Following some bribery scandals with the International Olympic Committee, however, UPS decided to discontinue its Olympic sponsorship for a few years. With Beijing in 2008, the company decided to get back in, not as a global partner, but as a local sponsor. That meant UPS had branding rights with its logo and the Olympic logo only in China.
UPS provided logistical support for the 2008 Olympics free of charge, in an attempt to increase its brand awareness in China. The strategy worked. Prior to the Olympics, Adalberth said surveys indicated UPS had only 13 percent brand awareness in the country. After the Olympics, that figure had risen to 45 percent.
“We felt like that was a good investment by being the Olympic sponsor,” Adalberth said. “We did a nice job, and we enjoyed it.”
As preparations were underway for the Olympics in London, LOCOG contacted UPS about providing similar services in 2012. UPS agreed.
But providing such services free of charge, or “in kind,” is a costly venture, and UPS decided it wanted to use the Olympics in London not only to improve brand awareness, but also gain additional revenues. That’s where Adalberth comes in.
“My role is to get a return on investment,” he said. “It’s as simple as that. My goal, my specific measureable objective, is to gain additional revenues from existing clients and from new clients due to our Olympic sponsorship.”
Adalberth networks with about 50 other Olympic sponsors in the UK, along with various other organizations that need to ship goods, such as broadcasting companies and 205 national Olympic committees. He signed up Ralph Lauren, who designed the uniforms for U.S. athletes and used UPS to ship those uniforms to London.
Appointed in November 2009 to his position, Adalberth is a one-man show in London. Though UPS has about 1,100 employees there for the Olympics, none of them reports directly to Adalberth. But he does have access to UPS’ entire sales force worldwide as he works to increase the company’s revenues.
His days are spent on conference calls with sales people or customers worldwide. He hosts dinners for customers when they’re in London, or meets them at logistics forums that UPS holds, where customers can come and listen to various speakers.

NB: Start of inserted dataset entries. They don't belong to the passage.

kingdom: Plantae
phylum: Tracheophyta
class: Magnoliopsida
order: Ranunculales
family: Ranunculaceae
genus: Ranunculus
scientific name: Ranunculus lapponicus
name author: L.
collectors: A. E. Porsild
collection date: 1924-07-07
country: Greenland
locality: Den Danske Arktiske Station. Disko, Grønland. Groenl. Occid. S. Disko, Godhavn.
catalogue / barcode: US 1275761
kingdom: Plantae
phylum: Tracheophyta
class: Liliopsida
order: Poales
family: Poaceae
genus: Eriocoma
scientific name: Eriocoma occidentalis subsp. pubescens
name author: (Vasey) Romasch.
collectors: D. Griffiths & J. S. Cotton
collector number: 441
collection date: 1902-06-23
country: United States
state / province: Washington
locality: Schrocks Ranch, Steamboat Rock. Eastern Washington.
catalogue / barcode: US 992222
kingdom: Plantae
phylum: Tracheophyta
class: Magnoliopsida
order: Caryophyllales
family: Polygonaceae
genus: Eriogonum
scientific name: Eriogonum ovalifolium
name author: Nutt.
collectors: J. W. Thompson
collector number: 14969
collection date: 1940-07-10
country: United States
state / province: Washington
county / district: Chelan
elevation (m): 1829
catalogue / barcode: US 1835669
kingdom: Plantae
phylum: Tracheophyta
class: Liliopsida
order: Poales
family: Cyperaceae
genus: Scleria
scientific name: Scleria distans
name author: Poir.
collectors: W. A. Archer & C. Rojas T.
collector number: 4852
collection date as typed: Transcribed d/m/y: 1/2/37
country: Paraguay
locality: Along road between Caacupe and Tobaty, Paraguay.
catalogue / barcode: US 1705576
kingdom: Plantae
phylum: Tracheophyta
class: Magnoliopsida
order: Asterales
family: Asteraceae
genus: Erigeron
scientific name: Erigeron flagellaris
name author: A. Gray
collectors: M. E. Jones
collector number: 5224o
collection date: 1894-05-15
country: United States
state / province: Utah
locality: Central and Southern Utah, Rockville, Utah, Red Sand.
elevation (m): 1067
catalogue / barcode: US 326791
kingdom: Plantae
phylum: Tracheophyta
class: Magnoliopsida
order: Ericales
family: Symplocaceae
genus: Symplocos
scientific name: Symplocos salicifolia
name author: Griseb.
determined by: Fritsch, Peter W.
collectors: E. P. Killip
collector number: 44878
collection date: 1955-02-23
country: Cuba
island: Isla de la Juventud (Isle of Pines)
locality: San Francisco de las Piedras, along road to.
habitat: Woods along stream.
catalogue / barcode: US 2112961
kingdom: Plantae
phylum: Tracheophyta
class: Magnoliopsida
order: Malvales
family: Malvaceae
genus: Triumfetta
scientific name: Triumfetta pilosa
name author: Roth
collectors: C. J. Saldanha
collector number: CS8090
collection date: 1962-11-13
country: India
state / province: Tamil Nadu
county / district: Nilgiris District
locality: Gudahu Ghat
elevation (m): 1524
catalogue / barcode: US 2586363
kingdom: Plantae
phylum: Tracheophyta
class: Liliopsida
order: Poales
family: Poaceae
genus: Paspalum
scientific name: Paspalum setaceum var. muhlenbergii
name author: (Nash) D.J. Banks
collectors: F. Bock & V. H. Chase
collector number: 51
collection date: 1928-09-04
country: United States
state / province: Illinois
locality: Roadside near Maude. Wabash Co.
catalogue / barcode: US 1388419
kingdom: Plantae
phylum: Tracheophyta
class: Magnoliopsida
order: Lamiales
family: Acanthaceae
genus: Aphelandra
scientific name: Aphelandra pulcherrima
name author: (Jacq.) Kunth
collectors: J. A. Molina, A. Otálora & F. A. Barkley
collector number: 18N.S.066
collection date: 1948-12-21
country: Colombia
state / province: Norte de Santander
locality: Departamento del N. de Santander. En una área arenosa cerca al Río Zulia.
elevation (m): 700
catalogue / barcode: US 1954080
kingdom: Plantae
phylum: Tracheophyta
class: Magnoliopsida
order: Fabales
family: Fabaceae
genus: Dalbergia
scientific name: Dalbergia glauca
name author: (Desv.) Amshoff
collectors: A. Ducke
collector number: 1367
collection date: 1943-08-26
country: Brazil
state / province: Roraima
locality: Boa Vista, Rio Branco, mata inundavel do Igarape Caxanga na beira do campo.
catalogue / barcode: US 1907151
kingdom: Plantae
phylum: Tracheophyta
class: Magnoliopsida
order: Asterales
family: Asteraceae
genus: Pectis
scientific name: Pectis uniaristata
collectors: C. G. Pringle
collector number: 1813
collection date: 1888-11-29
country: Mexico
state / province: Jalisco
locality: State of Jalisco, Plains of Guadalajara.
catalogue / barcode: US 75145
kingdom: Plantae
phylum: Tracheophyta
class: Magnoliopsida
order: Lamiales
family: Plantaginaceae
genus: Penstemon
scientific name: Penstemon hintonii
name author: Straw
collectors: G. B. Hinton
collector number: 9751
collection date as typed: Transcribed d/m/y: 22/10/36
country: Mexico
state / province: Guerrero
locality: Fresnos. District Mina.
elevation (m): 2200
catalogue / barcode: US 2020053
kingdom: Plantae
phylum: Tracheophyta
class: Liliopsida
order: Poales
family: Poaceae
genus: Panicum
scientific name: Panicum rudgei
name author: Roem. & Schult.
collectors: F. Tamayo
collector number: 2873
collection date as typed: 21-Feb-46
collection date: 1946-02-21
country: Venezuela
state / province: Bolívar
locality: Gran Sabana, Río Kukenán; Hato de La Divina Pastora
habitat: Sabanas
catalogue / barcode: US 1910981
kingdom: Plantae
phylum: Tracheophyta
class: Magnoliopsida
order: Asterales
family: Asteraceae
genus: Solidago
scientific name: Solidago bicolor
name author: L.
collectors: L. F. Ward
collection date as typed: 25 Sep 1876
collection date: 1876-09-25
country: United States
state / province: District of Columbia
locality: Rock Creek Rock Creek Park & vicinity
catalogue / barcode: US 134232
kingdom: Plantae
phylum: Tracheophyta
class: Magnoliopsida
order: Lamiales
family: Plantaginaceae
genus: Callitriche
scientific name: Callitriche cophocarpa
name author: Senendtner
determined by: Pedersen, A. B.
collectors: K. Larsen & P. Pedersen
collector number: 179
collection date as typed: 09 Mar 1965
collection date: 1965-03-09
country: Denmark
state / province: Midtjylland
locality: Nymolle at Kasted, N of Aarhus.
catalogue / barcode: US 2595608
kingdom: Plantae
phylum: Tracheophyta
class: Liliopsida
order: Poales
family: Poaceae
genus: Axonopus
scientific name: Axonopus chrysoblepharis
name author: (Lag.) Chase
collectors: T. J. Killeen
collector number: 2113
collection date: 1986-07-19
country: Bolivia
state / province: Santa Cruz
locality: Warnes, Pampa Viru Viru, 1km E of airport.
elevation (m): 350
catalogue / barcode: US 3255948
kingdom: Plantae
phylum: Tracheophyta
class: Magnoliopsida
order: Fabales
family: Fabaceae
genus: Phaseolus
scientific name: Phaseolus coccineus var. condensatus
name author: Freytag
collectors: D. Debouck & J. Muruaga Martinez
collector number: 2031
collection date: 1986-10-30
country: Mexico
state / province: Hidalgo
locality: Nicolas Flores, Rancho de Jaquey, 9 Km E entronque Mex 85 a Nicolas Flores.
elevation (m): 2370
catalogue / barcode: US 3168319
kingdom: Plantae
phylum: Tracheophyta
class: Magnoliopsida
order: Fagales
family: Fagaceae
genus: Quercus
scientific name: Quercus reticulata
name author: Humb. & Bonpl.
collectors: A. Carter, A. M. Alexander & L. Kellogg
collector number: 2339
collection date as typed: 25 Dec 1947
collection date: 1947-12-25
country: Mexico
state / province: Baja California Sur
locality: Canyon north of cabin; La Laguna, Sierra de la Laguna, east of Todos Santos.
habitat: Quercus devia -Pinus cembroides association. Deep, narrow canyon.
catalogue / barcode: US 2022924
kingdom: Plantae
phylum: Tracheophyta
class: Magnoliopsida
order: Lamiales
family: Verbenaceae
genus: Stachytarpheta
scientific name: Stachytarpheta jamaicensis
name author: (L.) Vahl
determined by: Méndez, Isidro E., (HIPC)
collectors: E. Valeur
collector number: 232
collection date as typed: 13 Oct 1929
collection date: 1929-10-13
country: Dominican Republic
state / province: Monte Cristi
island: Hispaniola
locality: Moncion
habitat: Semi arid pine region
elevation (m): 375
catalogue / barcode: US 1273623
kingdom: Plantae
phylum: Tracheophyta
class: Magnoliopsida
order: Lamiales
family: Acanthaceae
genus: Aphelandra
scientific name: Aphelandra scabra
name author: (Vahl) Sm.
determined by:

“It’s a wonderful assignment,” Adalberth said. “What I enjoy most about it is networking and the people that you meet. I’ve been able to network with so many interesting companies, organizations, interesting people. I’ve learned a lot about how an Olympic Games are organized.”
Originally from Sweden, Adalberth came to Covington, Tenn., during high school as an exchange student. While in Covington, he drew the attention of 51, which offered him a tennis scholarship. Adalberth accepted the offer and became an All-American in tennis at Union while majoring in economics and finance.
His time at Union made a permanent impact.
“The environment at the university taught me to be disciplined and focused,” Adalberth said. “I was playing tennis at the same time as I was studying. If you want to get A’s and play tennis a lot, there’s only 24 hours a day. It caused me to be focused, to be disciplined, and achieve the goals.”
He credits Howard Newell and Walton Padelford, his economics and business professors, with preparing him well academically. But most importantly, Union left a lasting spiritual legacy with Adalberth.
“I became a born-again Christian,” he said. “I got salvation through Jesus Christ, and I experienced that my first year at Union.”
The winner of the Tigrett Award, given to an outstanding member of the senior class, in 1987, Adalberth went on to get a Master of Business Administration degree at Vanderbilt University.
Adalberth has been with UPS for 22 years in a variety of roles in five different countries. As his work in London draws to a close in the weeks ahead, he’s unsure what his next assignment with the company will be. He could do something similar in Rio de Janeiro, Brazil, for the 2016 Olympics, or he could be involved with the integration process of a European company called TNT that UPS recently purchased.
“I think I’ve got the best job in the world,” Adalberth said. “It can’t be better.”